While there is a theory that MH370 went into an uncontrolled dive after 'fuel exhaustion', Lyne's study argues that instead the aircraft’s descent into the water was more controlled with the pilots deploying gear to help the plane down.

Writing on a LinkedIn post to accompany his study, Lyne said: “This work changes the narrative of MH370’s disappearance from one of no-blame, fuel-starvation at the 7th arc, high-speed dive, to a mastermind pilot almost executing an incredible perfect-disappearance in the Southern Indian Ocean.

There have been many theories surrounding the mystery (Nicolas Economou/NurPhoto via Getty Images)
There have been many theories surrounding the mystery (Nicolas Economou/NurPhoto via Getty Images)

“In fact, it would have worked were it not for MH370 ploughing its right wing through a wave, and the discovery of the regular interrogation satellite communications by Inmarsat.”

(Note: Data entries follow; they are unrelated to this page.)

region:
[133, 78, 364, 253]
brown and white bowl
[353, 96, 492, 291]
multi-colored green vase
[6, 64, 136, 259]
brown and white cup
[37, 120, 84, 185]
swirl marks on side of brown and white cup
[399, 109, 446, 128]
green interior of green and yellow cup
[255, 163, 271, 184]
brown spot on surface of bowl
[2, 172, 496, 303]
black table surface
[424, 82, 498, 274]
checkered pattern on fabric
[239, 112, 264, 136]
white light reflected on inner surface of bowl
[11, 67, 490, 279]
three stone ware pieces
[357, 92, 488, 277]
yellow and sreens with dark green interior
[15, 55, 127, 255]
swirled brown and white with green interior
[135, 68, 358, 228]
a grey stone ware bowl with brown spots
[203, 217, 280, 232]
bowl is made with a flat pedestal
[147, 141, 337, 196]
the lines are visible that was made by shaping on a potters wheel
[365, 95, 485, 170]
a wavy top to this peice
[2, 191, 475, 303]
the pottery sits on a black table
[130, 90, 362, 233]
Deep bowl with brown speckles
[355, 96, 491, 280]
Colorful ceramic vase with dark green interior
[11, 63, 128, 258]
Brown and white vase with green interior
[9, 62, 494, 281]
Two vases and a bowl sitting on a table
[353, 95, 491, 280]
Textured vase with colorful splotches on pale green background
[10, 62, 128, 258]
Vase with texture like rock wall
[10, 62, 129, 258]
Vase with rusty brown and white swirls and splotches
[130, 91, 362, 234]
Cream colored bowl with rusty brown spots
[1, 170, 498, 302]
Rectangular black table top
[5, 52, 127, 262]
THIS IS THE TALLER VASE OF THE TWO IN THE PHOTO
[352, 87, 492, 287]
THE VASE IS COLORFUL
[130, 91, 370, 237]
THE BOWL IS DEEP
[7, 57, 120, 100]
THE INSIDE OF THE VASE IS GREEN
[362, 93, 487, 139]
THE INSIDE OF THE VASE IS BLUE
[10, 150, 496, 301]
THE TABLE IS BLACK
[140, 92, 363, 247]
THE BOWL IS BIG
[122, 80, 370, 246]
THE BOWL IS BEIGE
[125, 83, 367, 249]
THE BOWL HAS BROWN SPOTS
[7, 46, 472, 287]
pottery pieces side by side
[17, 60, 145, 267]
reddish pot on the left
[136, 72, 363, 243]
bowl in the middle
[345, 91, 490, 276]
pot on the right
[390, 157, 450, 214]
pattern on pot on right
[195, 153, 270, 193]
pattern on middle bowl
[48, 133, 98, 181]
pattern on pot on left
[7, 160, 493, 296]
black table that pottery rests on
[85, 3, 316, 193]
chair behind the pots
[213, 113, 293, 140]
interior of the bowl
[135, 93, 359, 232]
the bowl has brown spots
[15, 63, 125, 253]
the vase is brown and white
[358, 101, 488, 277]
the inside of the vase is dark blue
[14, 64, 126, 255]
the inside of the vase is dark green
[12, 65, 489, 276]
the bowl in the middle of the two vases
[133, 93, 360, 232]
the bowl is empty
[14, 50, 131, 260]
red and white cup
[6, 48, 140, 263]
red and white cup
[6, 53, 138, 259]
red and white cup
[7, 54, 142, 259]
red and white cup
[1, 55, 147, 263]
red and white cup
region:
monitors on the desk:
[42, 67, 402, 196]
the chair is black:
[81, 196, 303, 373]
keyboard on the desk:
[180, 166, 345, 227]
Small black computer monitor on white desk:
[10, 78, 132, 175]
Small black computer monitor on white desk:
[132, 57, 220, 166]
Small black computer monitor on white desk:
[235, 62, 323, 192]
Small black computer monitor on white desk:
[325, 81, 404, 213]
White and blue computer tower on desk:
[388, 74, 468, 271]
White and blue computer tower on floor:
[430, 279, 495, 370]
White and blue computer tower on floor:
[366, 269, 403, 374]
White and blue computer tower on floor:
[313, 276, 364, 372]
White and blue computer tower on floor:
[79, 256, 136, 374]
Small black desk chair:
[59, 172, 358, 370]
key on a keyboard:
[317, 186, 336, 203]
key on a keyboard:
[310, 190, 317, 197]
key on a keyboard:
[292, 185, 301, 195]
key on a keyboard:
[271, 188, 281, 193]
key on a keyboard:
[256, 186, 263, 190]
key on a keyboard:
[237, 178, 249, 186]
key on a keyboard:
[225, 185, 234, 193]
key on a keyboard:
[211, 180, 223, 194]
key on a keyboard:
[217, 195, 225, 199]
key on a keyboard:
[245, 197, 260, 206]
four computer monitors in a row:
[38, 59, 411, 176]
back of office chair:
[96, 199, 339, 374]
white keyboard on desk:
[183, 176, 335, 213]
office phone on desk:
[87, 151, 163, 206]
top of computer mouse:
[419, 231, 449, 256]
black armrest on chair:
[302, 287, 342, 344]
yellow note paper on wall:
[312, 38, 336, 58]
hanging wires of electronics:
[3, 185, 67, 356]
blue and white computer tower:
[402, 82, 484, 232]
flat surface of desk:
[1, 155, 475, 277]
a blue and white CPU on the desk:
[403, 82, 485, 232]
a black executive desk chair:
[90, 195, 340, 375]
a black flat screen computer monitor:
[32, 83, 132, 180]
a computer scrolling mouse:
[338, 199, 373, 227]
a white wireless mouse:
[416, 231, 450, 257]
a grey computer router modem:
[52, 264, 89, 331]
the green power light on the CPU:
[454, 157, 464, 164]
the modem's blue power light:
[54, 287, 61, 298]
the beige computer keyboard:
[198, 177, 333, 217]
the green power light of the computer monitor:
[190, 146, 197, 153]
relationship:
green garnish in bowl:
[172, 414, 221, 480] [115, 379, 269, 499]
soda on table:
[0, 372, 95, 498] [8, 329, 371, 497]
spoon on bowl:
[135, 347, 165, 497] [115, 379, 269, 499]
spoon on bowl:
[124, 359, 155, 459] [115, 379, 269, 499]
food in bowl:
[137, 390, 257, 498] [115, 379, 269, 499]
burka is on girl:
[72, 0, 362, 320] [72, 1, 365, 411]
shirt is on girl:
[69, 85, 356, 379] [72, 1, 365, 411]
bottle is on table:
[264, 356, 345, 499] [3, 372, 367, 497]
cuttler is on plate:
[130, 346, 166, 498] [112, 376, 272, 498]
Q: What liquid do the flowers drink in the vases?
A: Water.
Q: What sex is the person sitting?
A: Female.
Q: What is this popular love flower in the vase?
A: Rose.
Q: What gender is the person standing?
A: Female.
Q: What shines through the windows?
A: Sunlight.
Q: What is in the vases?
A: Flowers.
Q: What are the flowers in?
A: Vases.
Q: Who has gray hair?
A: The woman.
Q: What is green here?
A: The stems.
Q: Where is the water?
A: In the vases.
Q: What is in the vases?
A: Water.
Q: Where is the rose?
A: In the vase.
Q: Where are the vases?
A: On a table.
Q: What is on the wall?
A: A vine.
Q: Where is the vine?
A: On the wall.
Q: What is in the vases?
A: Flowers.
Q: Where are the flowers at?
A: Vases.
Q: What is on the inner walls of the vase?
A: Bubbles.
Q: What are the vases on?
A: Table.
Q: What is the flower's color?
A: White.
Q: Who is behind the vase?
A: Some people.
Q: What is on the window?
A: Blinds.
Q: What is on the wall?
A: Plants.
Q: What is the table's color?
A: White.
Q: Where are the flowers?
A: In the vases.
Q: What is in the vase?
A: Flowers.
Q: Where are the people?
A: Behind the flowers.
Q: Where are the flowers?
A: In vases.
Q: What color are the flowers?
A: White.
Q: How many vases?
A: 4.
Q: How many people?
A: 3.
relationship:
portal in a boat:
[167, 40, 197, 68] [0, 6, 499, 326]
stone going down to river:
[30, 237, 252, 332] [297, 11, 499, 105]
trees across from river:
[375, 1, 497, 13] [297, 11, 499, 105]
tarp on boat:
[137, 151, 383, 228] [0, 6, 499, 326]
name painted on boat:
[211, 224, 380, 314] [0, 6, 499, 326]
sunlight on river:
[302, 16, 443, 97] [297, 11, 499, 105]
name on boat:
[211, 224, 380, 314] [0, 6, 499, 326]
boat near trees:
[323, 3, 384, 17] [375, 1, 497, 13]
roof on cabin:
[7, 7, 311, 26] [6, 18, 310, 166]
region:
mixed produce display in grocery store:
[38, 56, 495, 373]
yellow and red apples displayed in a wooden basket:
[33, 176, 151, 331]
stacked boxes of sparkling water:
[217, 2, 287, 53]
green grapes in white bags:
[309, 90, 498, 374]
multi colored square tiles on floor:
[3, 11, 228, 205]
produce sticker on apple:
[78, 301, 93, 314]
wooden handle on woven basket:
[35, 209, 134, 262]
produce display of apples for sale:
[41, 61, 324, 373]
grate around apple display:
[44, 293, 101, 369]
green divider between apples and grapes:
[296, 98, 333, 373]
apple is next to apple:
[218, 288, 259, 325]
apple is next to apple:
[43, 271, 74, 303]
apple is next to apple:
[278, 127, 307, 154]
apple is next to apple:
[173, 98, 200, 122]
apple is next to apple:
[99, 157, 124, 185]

Lyne isn’t the first person who claims they've “solved” the mystery of what happened to the plane.

Some people have theorized that the aircraft was hijacked or shot down.

Someone else tried to claim that the passenger plane was flown into a black hole (a radar blindspot, not the space thing) with a “carefully planned” move to take it off the grid.

There’s debris, flight logs and clues to comb through as people try to figure out what happened to MH370 but unless or until we find the plane itself it’s going to be hard to prove any one theory.